Airdrie Savings Bank - Reflections

Airdrie Savings Bank

Jim Lindsay
Former Chief Executive, Airdrie Savings Bank (2000-2012)

3 February 2017

Suffice to say that I was very sad to learn of the impending closure of Airdrie Savings Bank. I feel most especially sorry for the Trustees, staff and customers for whom the Bank was very much a cherished local institution; it is also regrettable that it has not proved possible to sustain a small bank which had such a focus on providing a simple personal service to all parts of its local community. I offer the following personal observations but they need to be viewed with some caution as I have been retired for 4 years and no doubt much has changed in recent years.

If one goes back to the time just prior to the start of the banking crisis around 2008, ASB had the following principal revenue streams -

  1. Interest earnings on money market call and term deposits with other banks
  2. Earnings from investments in dated UK Gilts and highly-rated corporate and other bonds (no "derivatives" or other "hybrid" instruments)
  3. Interest margin and fee earnings from lending to personal and small/medium business customers, including a healthy stream of fee and interest income from bridging loans for house purchases
  4. Bank account service charges

Until 2008 that combination was more than sufficient to cover costs and provide annual boosts to the reserves, bearing in mind ASB has no shareholders and all profits net of tax were retained in the business. Balance sheet balances relating to items 1 and 2 were approximately twice those of item 3, reflecting the Bank's high level of liquidity. However, as the full impact of the banking crisis took effect, revenues were very quickly reduced, primarily through the dramatic fall in the level of interest rates. Changes in the housing market and increasing regulation of mortgages had an adverse effect on bridging loan activity thereby reducing revenues from that source as well.

At the same time, costs were rising, not least as the regulatory authorities introduced more and more measures to address issues relating both to the crisis as well as a number of consumer related aspects of the banking industry's historic treatment of customers. The increasing volume and complexity of these regulatory measures necessitated the engagement of external specialists at high cost. The other costs of simply doing business remained considerable including the costs associated with the Bank's customers’ usage of other banks ATMs to withdraw cash.
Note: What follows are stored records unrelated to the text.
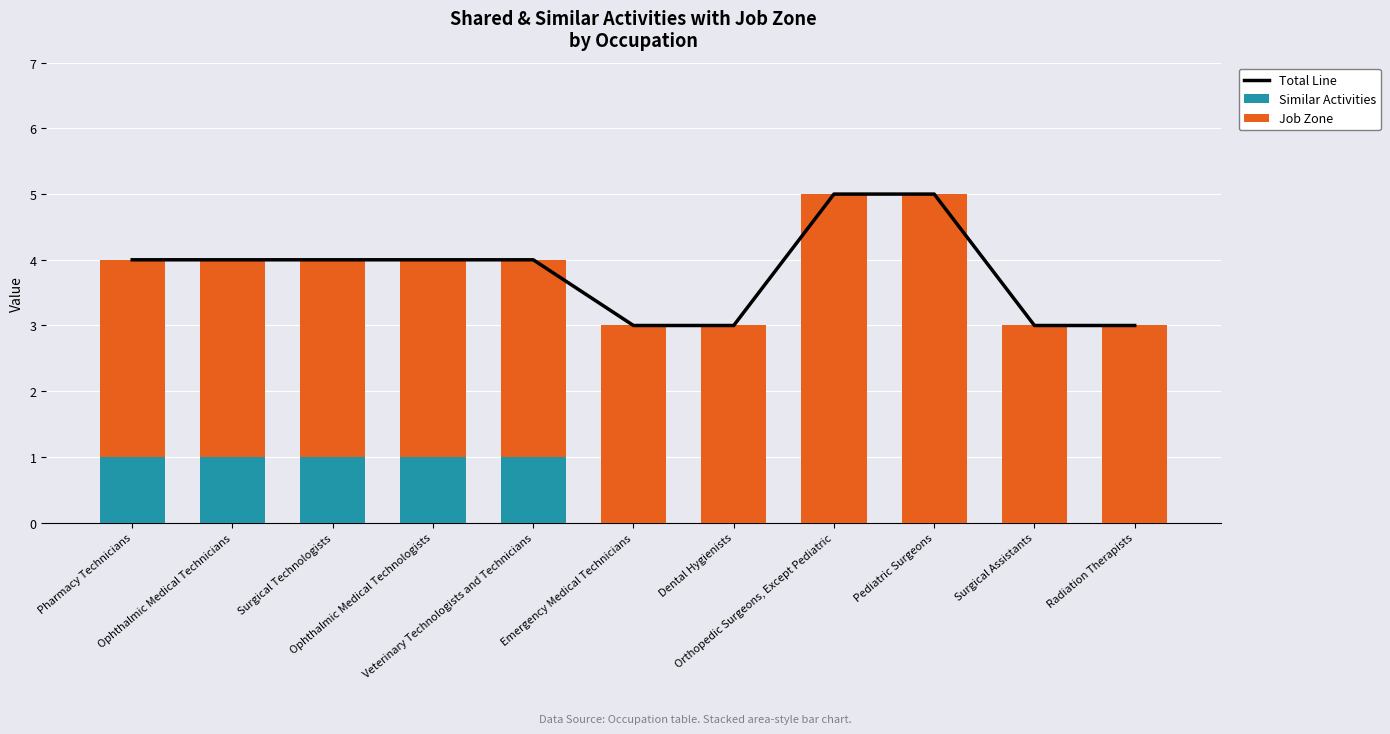

Count the number of categories in the chart.

11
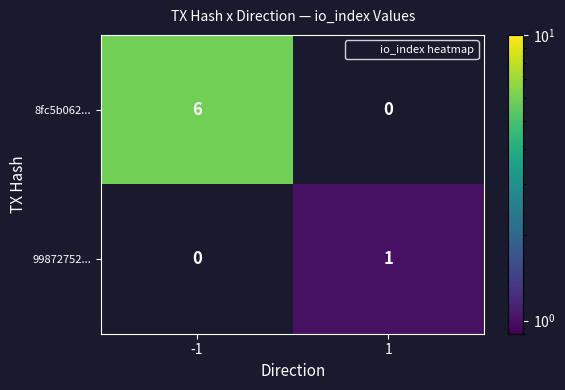

What is the difference between the maximum and minimum values in the 8fc5b062... series?

6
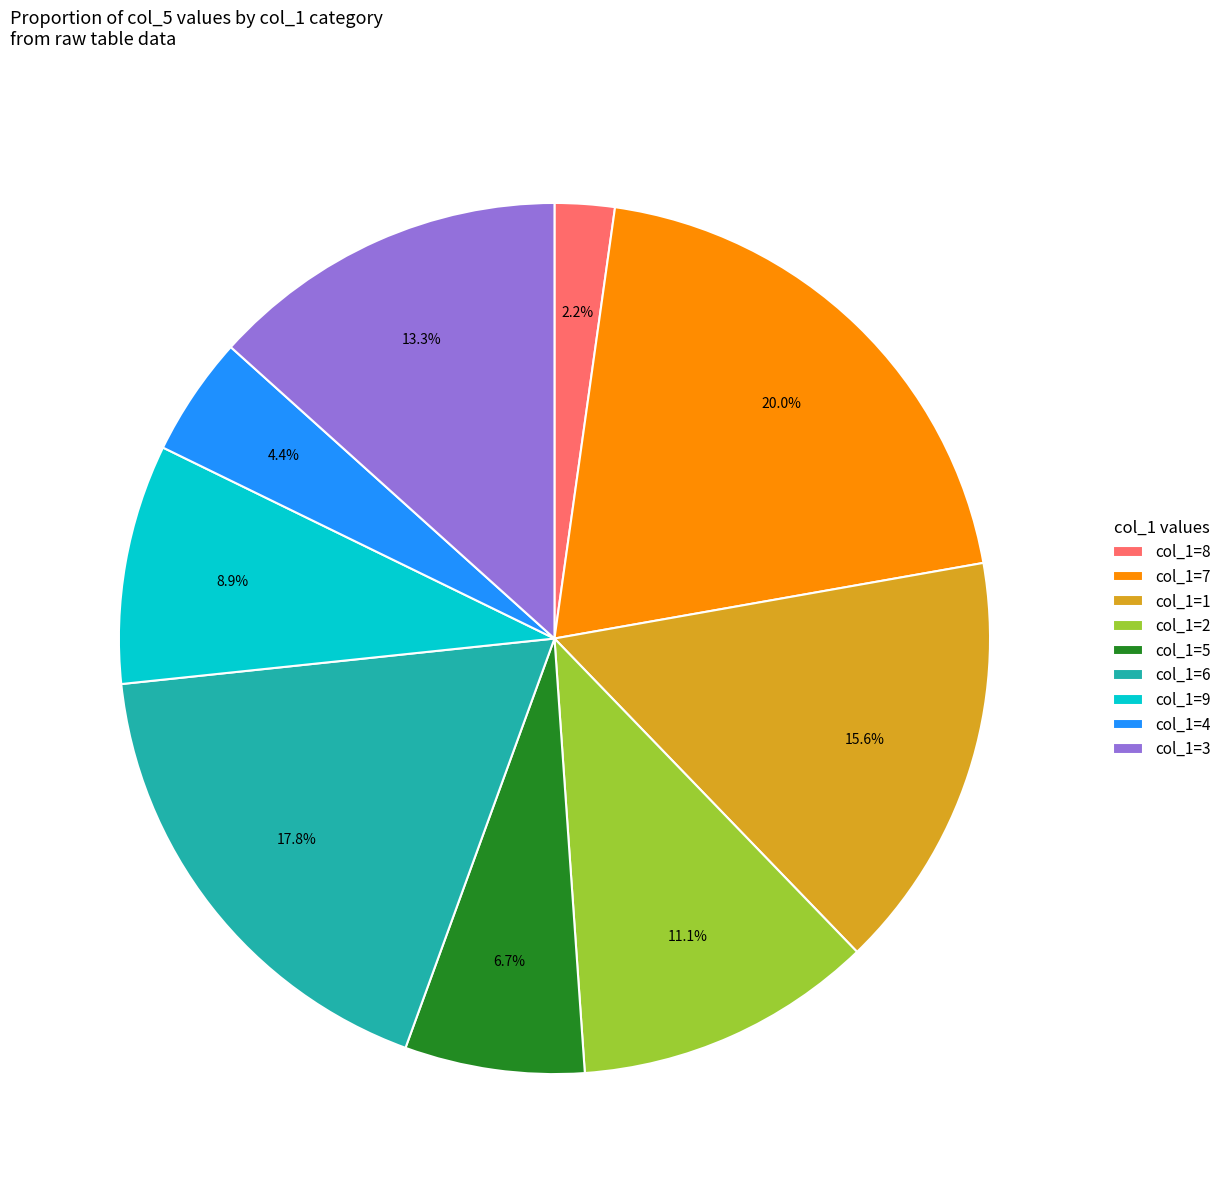

Which slice is the largest?

col_1=7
As with any business, and while the Bank had never been known for being profligate spenders, steps were taken to cut costs where possible. There was scope for some increase in revenue from customer lending activities but this would prove to be limited given economic conditions and the need to avoid the considerable risks associated with lending purely to enhance short term revenues without taking account of the potential for bad debts and increasing capital requirements. At the same time, changes in the banking marketplace, including not least the rapid digitalisation of banking services and the widespread closure of branches by all the major banks would in time demand high levels of spending on IT infrastructure and services to keep pace with evolving customer requirements.

Prior to 2008 the Bank had been contemplating a gentle re-organisation and expansion of its branch network with a view to continuing the progressive and prudent growth of the business. While one branch was closed, plans for any new ones were put on hold when the crisis struck. Eventually one new branch was opened, restoring the complement to 8 branches, and while the new branch proved to be relatively successful in its own right, persistent low interest rate levels demanded caution regarding any further plans. In this, and many other ways, the fact that interest rates have been so low for so long has been a hugely material factor - in short, the Bank has been affected in the same way as any other savers.

Taking all of this together, it is ultimately not so surprising that the Bank has had to come to the decision to close. If there is one positive aspect, it is at least reassuring that this is being undertaken in an orderly and controlled manner which is entirely typical of the way the Bank has been run for 182 years since it was formed in 1835.